Maybe sensing my feelings towards his home country, my flatmate provided me with a book to change my opinion (or at least attempt to do so). After spending nearly 20 years on the island, Bill Bryson (a born American) is about to leave it for good and move to live with his family in the US. Feeling nostalgia, the author decides to take a journey around the fields of England starting from the south and finishing in the north. Bryson enters the UK through Dover, the same way he did in the distant 1970s and starts a trip, visiting not only every major UK city, but also going to relatively unknown places and villages. The book is funny, entertaining, and clever. It is not merely a trip through the fields of UK, it is a trip through a whole life time. There is as much about England and its miracles as about Bryson and his life. The author is sarcastic and funny; his elaboration on the Britons and on their island is straight to the point. The author not only describes the absolutely astonishing parts of England; he also attempts to draw a rather comprehensive picture of its public face. What are the key characteristics of the Britons? What made them so? What transformed some prosperous industrial towns into deserted and isolated places? What makes the green green grass of the UK so lovable? Bryson answers all of these answers from his own perspective, as an immigrant for almost 20 years. His imagination, sense of humour, and wittiness make Notes on a Small Island more than a road trip book. They actually make it a guide to understanding England. When I read it, I kept thinking "This is absolutely the way it is".

However, along with making me laugh out loud while reading (I really did that) Bryson managed to show me the good things about the UK. Things I just failed to notice, being too busy hating everything I see. The nature, the places, the sweet weirdness of the people, their extraordinary rituals, their behavior, everything. Bryson described all that makes the English so different from all other nations. Their almost adoringly strong belief that the island is ultimately the only place worth living on, their inclination to call each other "love" or "darling", their history, their traditions, even their food. Bryson is far from being over idealistic. Just like me, he hates the fact that every town has to have its Marks&Spenser, Boots, Tesco, or Sainsbury's. Yet, he points out the little pleasures one can encounter, the absolutely magnificent English nature, the richness of historical artefacts, etc. I just felt the desire to be along with Bryson on his road trip.

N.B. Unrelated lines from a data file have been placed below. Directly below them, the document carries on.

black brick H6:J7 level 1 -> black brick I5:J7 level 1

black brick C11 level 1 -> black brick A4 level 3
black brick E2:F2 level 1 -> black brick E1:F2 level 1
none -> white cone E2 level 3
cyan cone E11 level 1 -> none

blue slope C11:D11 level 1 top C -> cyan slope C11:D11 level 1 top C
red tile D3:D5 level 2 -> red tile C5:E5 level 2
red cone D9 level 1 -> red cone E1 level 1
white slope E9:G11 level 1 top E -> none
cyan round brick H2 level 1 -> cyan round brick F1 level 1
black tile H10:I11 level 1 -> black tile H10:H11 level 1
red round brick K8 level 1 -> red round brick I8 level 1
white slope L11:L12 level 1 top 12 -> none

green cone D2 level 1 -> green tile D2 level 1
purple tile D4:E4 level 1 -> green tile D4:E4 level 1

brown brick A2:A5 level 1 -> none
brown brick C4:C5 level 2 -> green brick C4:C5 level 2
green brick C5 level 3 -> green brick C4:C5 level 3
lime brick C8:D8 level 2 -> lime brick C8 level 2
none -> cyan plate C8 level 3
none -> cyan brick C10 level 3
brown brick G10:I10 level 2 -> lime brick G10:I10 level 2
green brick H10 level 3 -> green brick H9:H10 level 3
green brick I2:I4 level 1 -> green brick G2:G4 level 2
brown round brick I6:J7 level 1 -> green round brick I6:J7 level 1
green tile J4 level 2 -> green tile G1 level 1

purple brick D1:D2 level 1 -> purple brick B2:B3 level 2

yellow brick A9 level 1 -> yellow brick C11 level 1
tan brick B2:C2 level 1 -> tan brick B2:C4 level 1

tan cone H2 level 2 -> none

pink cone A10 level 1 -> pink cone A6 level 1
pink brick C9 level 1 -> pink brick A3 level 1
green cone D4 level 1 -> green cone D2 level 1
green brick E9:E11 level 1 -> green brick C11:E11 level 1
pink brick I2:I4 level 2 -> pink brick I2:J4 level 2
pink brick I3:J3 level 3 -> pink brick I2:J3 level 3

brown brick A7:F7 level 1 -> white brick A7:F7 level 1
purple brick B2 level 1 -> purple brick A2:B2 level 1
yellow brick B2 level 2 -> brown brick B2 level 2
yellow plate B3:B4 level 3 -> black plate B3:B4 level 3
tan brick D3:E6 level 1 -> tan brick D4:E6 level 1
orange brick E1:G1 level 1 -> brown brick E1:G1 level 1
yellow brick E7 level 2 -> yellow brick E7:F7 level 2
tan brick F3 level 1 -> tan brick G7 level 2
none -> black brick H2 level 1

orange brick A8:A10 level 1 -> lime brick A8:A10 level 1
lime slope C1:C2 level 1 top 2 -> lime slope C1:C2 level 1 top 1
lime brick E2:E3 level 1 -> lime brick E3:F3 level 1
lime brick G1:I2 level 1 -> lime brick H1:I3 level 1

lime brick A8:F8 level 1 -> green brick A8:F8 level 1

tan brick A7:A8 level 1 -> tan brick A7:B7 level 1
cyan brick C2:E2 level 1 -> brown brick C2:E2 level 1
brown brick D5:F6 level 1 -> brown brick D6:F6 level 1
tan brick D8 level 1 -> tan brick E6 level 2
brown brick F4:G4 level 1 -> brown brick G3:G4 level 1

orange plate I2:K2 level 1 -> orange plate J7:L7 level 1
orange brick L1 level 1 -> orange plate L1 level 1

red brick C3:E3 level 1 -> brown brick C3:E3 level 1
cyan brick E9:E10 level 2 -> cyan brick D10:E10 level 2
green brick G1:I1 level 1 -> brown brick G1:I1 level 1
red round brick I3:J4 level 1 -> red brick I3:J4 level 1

After finishing this great adventure, I felt a great nostalgia. Nostalgia not about the UK I experienced, but about the UK I didn't. Somehow these 3 years being busy complaining about everything I could think of (starting from the rain and finishing with the wrong side buses seem to come from) I failed to get a sense of the greatness of this nation, of almost the immerse possibilities it can offer to a stranger like me. I lost this time and now it is the time to say: "England, I am sorry". I am sorry that I didn't take all you could offer and I am sorry I got to dislike you so much. Just the time and place were not right for me and you to meet. Maybe in years, I will come back for a tour similar to Bryson's. Maybe then I will be able to appreciate the vastness of your land, the beauty of your weather, the cosiness of your people. Maybe then I will be more healthy, more mature, and more happy to say something like: "England, I came here. I disliked you. I hated you. I cried here. I was happy when I left. Then I came back. I travelled. I saw you. I got to know you. I realized I didn't hate you. I hated the person you made be here. But I am different now. And I thank you. For changing me. For helping me hit the bottom. For helping me stand up. For helping me reach the sky."